In June 2007, responding to Abbas’s move, Hamas violently seized control of the Gaza Strip. Since then, until the Oct. 7 massacre, Hamas dominated the Gaza Strip, while Abbas and his periodically changing Fatah governments ruled the areas under P.A. control in Judea and Samaria.
After the rift, and partly due to the arrest of many Hamas members of the PLC following a June 2006 raid from Gaza into Israel, during which terrorists killed several people and kidnapped Israeli soldier Gilad Shalit, the PLC ceased to function.
This time following P.A. law, in the absence of a functioning PLC Abbas assumed all the legislative powers of the PLC and started issuing “Laws by Decree.” In Gaza, Hamas issued laws of its own. While the PLC had ceased to function, it was never officially disbanded.
In late 2018, Abbas decided to formally dissolve the 2006-elected PLC. He did so to avoid Hamas again seizing control of the P.A., without ever holding elections. The fear arose since P.A. law provided that if the P.A. chairman died or became incapacitated, he would automatically be replaced by the Speaker of the Parliament who, at the time, was still Abdel-Aziz Dweik. Abbas sought to prevent this automatic function of P.A. law, in the fear that once Hamas/Dweik assumed his “temporary” position, he too would never step down and never call the elections required.
Before dissolving the PLC, Abbas promoted a structural change in the PLO that would grant him enhanced control.
To facilitate his control over the PLO, in May 2018, Abbas ensured that the PNC transferred its powers to a much smaller and more easily dominated Palestinian Central Committee (PCC). The PNC is the legislative institution of the PLO, that almost never convened due to its size and the geographical dispersion of its members.
Following the transfer of power from the PNC, in February 2022, Abbas then pushed to elect Rawhi Fattouh as the Speaker of the PNC and promoted a decision in the PCC ordering the PLO Executive Committee to reformulate the institutions of the P.A.

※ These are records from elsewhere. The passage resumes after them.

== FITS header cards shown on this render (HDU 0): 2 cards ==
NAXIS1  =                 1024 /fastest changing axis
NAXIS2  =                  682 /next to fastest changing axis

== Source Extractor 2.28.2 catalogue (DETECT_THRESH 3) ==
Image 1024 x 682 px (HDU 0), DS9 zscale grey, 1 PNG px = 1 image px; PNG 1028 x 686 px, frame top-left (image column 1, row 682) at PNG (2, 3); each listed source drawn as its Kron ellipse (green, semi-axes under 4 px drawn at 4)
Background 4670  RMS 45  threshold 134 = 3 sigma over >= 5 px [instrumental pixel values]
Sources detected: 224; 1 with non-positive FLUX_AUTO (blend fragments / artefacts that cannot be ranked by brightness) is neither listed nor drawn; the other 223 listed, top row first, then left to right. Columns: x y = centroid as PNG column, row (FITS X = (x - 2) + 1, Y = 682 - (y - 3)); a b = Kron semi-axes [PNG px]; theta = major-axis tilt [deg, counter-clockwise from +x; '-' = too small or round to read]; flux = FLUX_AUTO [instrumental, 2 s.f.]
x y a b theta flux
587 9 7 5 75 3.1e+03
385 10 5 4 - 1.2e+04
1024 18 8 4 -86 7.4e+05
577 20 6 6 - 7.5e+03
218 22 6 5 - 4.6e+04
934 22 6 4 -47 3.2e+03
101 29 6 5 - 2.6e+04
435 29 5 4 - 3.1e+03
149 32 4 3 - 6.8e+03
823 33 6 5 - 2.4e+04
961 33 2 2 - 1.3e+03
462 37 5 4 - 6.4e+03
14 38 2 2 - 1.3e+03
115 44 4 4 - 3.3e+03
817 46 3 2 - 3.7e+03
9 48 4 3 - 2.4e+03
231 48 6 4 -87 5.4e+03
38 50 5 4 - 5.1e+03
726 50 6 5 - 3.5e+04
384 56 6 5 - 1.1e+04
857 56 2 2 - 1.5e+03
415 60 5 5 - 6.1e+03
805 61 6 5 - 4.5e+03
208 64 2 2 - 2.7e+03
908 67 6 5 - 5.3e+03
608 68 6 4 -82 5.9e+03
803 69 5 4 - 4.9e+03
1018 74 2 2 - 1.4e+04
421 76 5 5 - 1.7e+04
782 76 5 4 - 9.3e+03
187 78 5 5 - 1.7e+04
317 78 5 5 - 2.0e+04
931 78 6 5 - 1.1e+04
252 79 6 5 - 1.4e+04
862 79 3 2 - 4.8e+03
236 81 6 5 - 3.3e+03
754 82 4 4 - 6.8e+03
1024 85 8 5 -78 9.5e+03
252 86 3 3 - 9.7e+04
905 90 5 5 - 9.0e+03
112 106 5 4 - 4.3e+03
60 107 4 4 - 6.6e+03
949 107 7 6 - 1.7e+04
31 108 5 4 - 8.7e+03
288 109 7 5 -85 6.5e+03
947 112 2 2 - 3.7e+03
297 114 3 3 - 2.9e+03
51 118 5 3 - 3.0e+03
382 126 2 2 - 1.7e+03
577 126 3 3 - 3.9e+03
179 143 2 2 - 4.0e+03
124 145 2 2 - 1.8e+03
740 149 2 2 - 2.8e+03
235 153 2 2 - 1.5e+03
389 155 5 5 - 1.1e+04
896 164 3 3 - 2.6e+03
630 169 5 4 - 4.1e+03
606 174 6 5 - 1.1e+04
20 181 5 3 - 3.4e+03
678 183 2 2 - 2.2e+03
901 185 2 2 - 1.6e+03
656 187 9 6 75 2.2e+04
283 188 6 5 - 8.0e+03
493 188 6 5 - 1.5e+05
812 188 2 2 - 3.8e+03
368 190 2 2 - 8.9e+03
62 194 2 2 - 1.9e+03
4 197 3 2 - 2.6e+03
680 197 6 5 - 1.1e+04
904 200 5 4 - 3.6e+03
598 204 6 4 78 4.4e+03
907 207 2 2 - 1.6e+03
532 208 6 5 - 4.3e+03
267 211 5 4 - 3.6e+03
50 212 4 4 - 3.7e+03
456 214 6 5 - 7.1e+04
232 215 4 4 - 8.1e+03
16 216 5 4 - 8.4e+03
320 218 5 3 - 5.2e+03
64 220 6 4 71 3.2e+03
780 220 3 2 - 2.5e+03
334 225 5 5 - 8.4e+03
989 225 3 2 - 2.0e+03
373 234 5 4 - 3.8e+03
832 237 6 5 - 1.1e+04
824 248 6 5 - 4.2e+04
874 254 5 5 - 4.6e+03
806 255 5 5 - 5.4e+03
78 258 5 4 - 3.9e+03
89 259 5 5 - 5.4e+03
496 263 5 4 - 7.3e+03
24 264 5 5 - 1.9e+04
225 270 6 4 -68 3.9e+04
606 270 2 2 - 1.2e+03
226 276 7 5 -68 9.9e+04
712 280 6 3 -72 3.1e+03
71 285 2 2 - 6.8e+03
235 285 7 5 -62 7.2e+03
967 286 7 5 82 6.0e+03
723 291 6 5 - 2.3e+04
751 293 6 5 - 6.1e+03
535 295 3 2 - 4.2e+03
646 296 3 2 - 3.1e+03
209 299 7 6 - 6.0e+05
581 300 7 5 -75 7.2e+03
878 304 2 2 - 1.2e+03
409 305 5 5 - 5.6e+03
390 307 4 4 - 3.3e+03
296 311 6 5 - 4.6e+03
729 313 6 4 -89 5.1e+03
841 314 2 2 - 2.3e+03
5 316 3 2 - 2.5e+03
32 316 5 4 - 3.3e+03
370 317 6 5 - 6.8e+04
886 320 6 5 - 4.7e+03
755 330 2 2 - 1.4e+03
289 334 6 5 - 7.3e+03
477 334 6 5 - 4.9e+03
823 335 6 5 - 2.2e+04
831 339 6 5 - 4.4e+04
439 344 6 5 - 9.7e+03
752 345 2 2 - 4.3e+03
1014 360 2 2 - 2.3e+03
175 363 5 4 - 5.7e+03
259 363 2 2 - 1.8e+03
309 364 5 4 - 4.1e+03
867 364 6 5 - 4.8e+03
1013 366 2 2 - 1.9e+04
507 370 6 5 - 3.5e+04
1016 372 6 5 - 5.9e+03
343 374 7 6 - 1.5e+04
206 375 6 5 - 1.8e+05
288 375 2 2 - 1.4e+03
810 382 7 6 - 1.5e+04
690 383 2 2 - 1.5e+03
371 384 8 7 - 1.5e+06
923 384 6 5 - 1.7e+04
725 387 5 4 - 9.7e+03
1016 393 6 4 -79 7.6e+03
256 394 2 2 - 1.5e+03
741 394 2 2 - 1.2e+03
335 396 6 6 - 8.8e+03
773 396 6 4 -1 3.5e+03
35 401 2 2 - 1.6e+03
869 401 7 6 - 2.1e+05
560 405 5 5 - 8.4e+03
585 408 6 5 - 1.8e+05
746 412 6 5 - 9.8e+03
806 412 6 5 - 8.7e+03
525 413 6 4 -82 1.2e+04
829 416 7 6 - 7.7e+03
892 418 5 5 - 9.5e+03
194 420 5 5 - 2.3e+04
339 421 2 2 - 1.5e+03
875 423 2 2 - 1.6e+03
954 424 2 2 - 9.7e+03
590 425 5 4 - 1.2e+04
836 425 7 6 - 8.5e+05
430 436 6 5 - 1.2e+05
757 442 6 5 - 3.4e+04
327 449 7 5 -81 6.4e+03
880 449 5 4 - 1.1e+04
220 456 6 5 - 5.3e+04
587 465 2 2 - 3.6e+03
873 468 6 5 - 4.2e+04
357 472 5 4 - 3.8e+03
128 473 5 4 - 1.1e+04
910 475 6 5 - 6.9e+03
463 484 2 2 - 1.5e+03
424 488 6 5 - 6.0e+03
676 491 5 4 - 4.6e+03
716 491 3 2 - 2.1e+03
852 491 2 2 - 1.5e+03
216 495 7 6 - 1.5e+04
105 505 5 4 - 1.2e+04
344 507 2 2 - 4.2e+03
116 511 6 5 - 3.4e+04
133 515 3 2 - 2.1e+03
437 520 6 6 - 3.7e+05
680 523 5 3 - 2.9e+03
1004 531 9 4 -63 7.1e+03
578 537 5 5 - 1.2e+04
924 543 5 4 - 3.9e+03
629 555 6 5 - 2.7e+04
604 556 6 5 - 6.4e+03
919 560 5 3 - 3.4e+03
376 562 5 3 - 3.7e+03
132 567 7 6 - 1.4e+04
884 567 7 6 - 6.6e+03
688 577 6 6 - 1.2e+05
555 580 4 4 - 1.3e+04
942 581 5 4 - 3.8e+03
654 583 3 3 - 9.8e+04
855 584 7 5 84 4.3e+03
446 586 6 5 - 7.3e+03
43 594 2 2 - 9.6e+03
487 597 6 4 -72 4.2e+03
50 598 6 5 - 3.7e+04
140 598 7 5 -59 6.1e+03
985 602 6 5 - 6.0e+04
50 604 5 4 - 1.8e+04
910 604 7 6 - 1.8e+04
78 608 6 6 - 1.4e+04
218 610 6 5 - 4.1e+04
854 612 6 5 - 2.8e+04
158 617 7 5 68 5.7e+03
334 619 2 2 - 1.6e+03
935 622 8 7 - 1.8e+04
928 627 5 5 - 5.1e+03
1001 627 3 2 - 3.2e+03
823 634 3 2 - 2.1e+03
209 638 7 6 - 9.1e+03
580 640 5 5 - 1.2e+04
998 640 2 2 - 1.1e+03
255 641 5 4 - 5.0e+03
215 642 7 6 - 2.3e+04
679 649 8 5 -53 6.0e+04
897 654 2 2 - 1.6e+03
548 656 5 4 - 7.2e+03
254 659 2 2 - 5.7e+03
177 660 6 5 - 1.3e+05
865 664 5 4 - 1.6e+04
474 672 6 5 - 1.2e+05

Having now merged the P.A. institutions into the PLO structure and replaced the PLC with the PNC, Abbas’s choice of Fattouh as his interim replacement was not the positive appointment of a successor, but rather Abbas finally imposing the PLO on the P.A.
To avoid openly saying that Abbas had dismantled the P.A.’s electoral and governing mechanisms, as designated by the Oslo Accords, and replaced them with the PLO, the wording of the announcement published by Wafa, the official media mouthpiece of the Palestinian leadership, was intentionally misleading: “President Abbas issued a constitutional declaration stipulating that should the post of P.A. President become vacant, the Chairman of the Palestinian National Council (PNC) shall temporarily serve as P.A. President pending the holding of presidential elections as per the Palestinian Elections Law.”
Using this wording, Abbas presented to the unfamiliar eye the ostensible reality that the PNC is somehow connected with the “Palestinian [i.e. P.A. – M.H.] Elections Law,” when in reality, no such connection exists.
Abbas’s choice of Fattouh as his interim replacement effectively allows him to temporarily placate all of the other Palestinian leaders, such as Hussein a-Sheikh, Mahmoud al-Aloul, Marwan Barghouti, Jibril Rajoub, Majed Faraj, Muhammad Dahlan, et al., who all see themselves, each for their own reason, as his replacement.